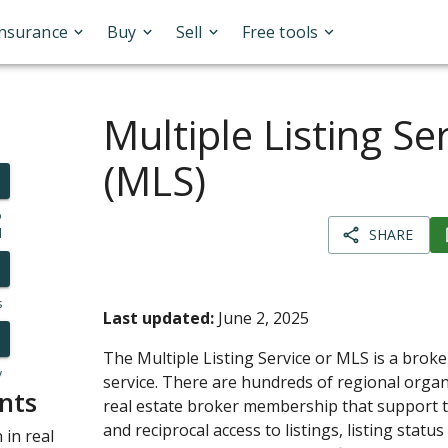
Insurance
Buy
Sell
Free tools
Multiple Listing Se
(MLS)
o
l
SHARE
s
Last updated:
June 2, 2025
The Multiple Listing Service or MLS is a broke
y
service. There are hundreds of regional orga
nts
real estate broker membership that support th
and reciprocal access to listings, listing statu
in real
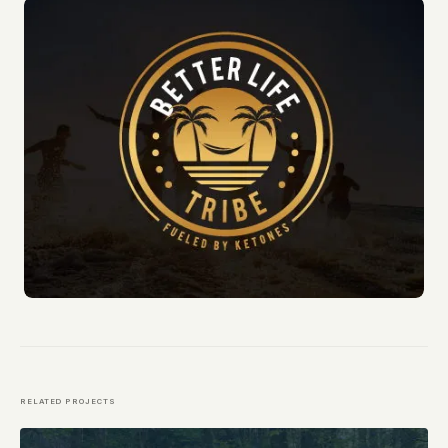
RELATED PROJECTS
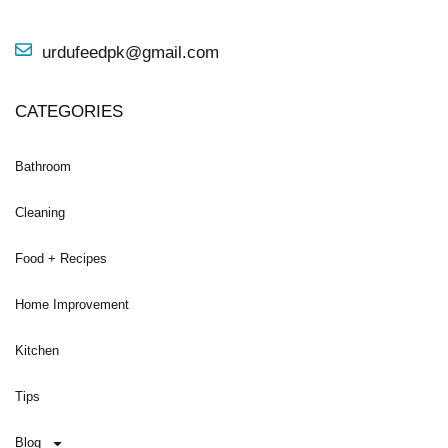
urdufeedpk@gmail.com
CATEGORIES
Bathroom
Cleaning
Food + Recipes
Home Improvement
Kitchen
Tips
Blog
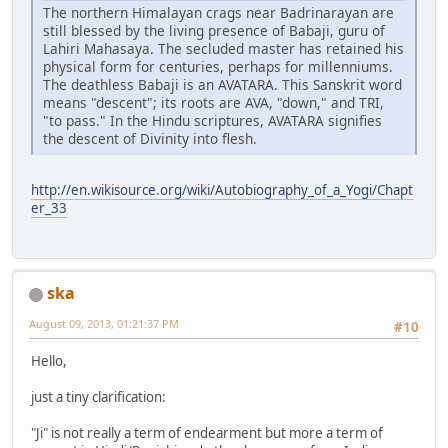
The northern Himalayan crags near Badrinarayan are
still blessed by the living presence of Babaji, guru of
Lahiri Mahasaya. The secluded master has retained his
physical form for centuries, perhaps for millenniums.
The deathless Babaji is an AVATARA. This Sanskrit word
means "descent"; its roots are AVA, "down," and TRI,
"to pass." In the Hindu scriptures, AVATARA signifies
the descent of Divinity into flesh.
http://en.wikisource.org/wiki/Autobiography_of_a_Yogi/Chapt
er_33
ska
August 09, 2013, 01:21:37 PM
#10
Hello,
just a tiny clarification:
"Ji" is not really a term of endearment but more a term of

◆ ◆ ◆ ◆

» **Exercise details**
Go through the data, and copy each line in which the word "AVATARA" appears.

» **Reply**
The deathless Babaji is an AVATARA. This Sanskrit word
"to pass." In the Hindu scriptures, AVATARA signifies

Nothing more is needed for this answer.